-- Request --
Please copy out the records below word for word, starting at the very first line and ending with the line that contains "advantages, oem and", that line included.

-- Given records --

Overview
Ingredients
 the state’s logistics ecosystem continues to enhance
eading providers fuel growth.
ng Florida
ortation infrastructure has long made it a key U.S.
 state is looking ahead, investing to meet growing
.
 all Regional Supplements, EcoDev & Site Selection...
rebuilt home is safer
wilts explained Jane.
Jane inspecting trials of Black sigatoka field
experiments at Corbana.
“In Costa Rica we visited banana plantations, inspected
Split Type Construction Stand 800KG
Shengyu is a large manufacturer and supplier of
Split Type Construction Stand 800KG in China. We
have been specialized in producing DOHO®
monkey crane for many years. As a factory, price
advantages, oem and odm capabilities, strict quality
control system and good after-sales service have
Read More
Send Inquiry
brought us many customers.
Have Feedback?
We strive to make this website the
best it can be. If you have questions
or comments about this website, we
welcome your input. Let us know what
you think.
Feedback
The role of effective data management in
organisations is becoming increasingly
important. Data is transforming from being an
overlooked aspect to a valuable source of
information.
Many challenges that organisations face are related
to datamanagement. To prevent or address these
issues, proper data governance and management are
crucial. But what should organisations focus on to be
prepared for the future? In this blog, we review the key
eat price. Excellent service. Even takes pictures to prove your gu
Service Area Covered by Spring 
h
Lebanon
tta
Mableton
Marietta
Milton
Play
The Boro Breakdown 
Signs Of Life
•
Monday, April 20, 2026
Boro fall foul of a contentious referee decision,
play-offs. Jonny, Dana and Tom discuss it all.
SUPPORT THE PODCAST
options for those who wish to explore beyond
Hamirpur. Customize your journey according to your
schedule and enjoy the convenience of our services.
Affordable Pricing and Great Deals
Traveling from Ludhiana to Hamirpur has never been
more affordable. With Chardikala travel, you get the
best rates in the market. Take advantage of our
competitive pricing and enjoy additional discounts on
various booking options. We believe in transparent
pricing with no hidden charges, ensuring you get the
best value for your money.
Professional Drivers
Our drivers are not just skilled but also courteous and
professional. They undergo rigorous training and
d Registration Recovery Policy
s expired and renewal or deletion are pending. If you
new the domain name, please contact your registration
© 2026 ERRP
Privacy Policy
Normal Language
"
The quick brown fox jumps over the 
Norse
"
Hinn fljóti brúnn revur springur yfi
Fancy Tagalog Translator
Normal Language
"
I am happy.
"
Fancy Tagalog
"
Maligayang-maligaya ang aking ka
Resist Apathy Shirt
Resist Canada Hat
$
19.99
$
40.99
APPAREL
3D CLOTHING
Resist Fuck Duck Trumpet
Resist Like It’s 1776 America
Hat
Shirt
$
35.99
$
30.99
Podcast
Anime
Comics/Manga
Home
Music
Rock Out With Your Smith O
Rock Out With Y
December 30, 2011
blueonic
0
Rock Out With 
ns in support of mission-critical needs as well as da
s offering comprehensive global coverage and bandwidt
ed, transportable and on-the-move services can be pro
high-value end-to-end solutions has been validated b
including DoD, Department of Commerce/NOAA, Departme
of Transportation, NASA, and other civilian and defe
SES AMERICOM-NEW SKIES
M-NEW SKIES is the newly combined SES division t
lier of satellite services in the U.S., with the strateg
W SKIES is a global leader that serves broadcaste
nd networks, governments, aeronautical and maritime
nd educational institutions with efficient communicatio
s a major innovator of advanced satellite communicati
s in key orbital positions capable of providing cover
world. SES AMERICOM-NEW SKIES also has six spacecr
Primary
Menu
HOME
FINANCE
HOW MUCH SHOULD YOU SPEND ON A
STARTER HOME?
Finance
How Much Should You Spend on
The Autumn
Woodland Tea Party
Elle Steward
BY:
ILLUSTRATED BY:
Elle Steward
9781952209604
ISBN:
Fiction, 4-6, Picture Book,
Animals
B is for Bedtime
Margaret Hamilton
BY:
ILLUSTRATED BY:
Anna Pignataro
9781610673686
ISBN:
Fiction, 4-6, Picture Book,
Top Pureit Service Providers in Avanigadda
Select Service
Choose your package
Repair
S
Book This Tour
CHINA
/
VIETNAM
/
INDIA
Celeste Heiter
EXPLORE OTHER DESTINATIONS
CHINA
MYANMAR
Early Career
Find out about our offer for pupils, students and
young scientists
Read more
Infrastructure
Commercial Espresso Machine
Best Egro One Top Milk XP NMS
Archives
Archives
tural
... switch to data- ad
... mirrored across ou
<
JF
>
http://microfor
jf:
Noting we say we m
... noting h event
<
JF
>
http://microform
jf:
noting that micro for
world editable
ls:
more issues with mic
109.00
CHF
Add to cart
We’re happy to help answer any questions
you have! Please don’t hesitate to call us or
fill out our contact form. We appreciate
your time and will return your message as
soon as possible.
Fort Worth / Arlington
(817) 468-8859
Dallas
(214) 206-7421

-- Solved exercise --
Overview
Ingredients
 the state’s logistics ecosystem continues to enhance
eading providers fuel growth.
ng Florida
ortation infrastructure has long made it a key U.S.
 state is looking ahead, investing to meet growing
.
 all Regional Supplements, EcoDev & Site Selection...
rebuilt home is safer
wilts explained Jane.
Jane inspecting trials of Black sigatoka field
experiments at Corbana.
“In Costa Rica we visited banana plantations, inspected
Split Type Construction Stand 800KG
Shengyu is a large manufacturer and supplier of
Split Type Construction Stand 800KG in China. We
have been specialized in producing DOHO®
monkey crane for many years. As a factory, price
advantages, oem and odm capabilities, strict quality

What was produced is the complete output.